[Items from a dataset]
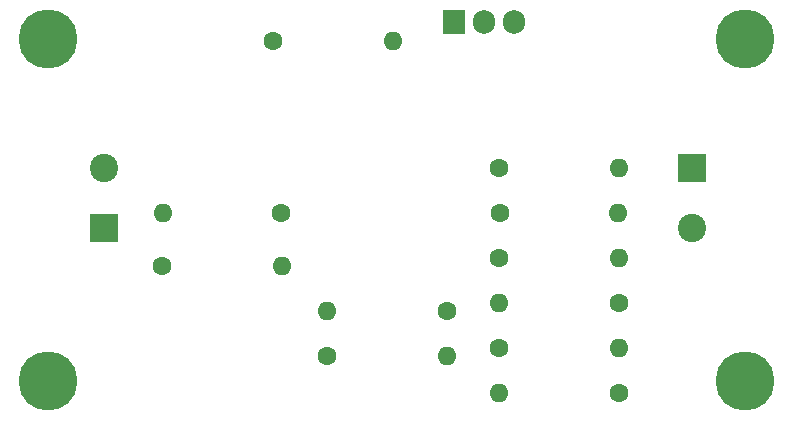
<source format=gbs>
G04 #@! TF.GenerationSoftware,KiCad,Pcbnew,8.0.0*
G04 #@! TF.CreationDate,2024-03-03T11:24:10+11:00*
G04 #@! TF.ProjectId,BatteryCharger,42617474-6572-4794-9368-61726765722e,rev?*
G04 #@! TF.SameCoordinates,Original*
G04 #@! TF.FileFunction,Soldermask,Bot*
G04 #@! TF.FilePolarity,Negative*
%FSLAX46Y46*%
G04 Gerber Fmt 4.6, Leading zero omitted, Abs format (unit mm)*
G04 Created by KiCad (PCBNEW 8.0.0) date 2024-03-03 11:24:10*
%MOMM*%
%LPD*%
G01*
G04 APERTURE LIST*
%ADD10R,2.400000X2.400000*%
%ADD11C,2.400000*%
%ADD12C,5.000000*%
%ADD13C,1.600000*%
%ADD14O,1.600000X1.600000*%
%ADD15R,1.905000X2.000000*%
%ADD16O,1.905000X2.000000*%
G04 APERTURE END LIST*
D10*
X153480000Y-100965000D03*
D11*
X153480000Y-106045000D03*
D12*
X99000000Y-90000000D03*
D13*
X118665000Y-104775000D03*
D14*
X108665000Y-104775000D03*
D13*
X137240000Y-104775000D03*
D14*
X147240000Y-104775000D03*
D12*
X158000000Y-90000000D03*
D13*
X137160000Y-100965000D03*
D14*
X147320000Y-100965000D03*
D13*
X108585000Y-109220000D03*
D14*
X118745000Y-109220000D03*
D13*
X118015000Y-90170000D03*
D14*
X128175000Y-90170000D03*
D13*
X137160000Y-116205000D03*
D14*
X147320000Y-116205000D03*
D10*
X103695000Y-106045000D03*
D11*
X103695000Y-100965000D03*
D13*
X137160000Y-108585000D03*
D14*
X147320000Y-108585000D03*
D12*
X158000000Y-119000000D03*
D13*
X147320000Y-112395000D03*
D14*
X137160000Y-112395000D03*
D12*
X99000000Y-119000000D03*
D13*
X122555000Y-116840000D03*
D14*
X132715000Y-116840000D03*
D13*
X147320000Y-120015000D03*
D14*
X137160000Y-120015000D03*
D13*
X132715000Y-113030000D03*
D14*
X122555000Y-113030000D03*
D15*
X133350000Y-88575000D03*
D16*
X135890000Y-88575000D03*
X138430000Y-88575000D03*
M02*

</source>
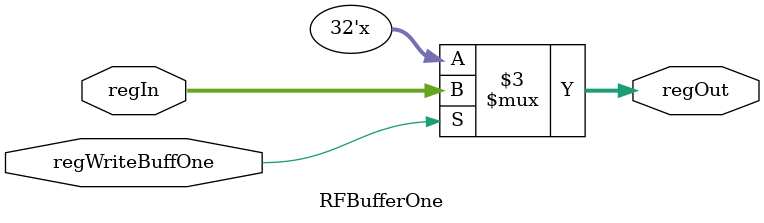
<source format=v>
module RFBufferOne(		
	input wire regWriteBuffOne,
	input wire [31:0] regIn,
	output reg [31:0] regOut
	);
	always @* 
		begin			 
			if (regWriteBuffOne == 1) begin
				regOut <= regIn;

		end	
	end
endmodule
	
</source>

• _Your assignment_
Set down all of the entries exactly as they appear, but keep the images out.

• _Problem solution_
<source format=gbs>
G04 #@! TF.GenerationSoftware,KiCad,Pcbnew,8.0.0*
G04 #@! TF.CreationDate,2024-03-03T11:24:10+11:00*
G04 #@! TF.ProjectId,BatteryCharger,42617474-6572-4794-9368-61726765722e,rev?*
G04 #@! TF.SameCoordinates,Original*
G04 #@! TF.FileFunction,Soldermask,Bot*
G04 #@! TF.FilePolarity,Negative*
%FSLAX46Y46*%
G04 Gerber Fmt 4.6, Leading zero omitted, Abs format (unit mm)*
G04 Created by KiCad (PCBNEW 8.0.0) date 2024-03-03 11:24:10*
%MOMM*%
%LPD*%
G01*
G04 APERTURE LIST*
%ADD10R,2.400000X2.400000*%
%ADD11C,2.400000*%
%ADD12C,5.000000*%
%ADD13C,1.600000*%
%ADD14O,1.600000X1.600000*%
%ADD15R,1.905000X2.000000*%
%ADD16O,1.905000X2.000000*%
G04 APERTURE END LIST*
D10*
X153480000Y-100965000D03*
D11*
X153480000Y-106045000D03*
D12*
X99000000Y-90000000D03*
D13*
X118665000Y-104775000D03*
D14*
X108665000Y-104775000D03*
D13*
X137240000Y-104775000D03*
D14*
X147240000Y-104775000D03*
D12*
X158000000Y-90000000D03*
D13*
X137160000Y-100965000D03*
D14*
X147320000Y-100965000D03*
D13*
X108585000Y-109220000D03*
D14*
X118745000Y-109220000D03*
D13*
X118015000Y-90170000D03*
D14*
X128175000Y-90170000D03*
D13*
X137160000Y-116205000D03*
D14*
X147320000Y-116205000D03*
D10*
X103695000Y-106045000D03*
D11*
X103695000Y-100965000D03*
D13*
X137160000Y-108585000D03*
D14*
X147320000Y-108585000D03*
D12*
X158000000Y-119000000D03*
D13*
X147320000Y-112395000D03*
D14*
X137160000Y-112395000D03*
D12*
X99000000Y-119000000D03*
D13*
X122555000Y-116840000D03*
D14*
X132715000Y-116840000D03*
D13*
X147320000Y-120015000D03*
D14*
X137160000Y-120015000D03*
D13*
X132715000Y-113030000D03*
D14*
X122555000Y-113030000D03*
D15*
X133350000Y-88575000D03*
D16*
X135890000Y-88575000D03*
X138430000Y-88575000D03*
M02*

</source>
<source format=v>
module RFBufferOne(		
	input wire regWriteBuffOne,
	input wire [31:0] regIn,
	output reg [31:0] regOut
	);
	always @* 
		begin			 
			if (regWriteBuffOne == 1) begin
				regOut <= regIn;

		end	
	end
endmodule
	
</source>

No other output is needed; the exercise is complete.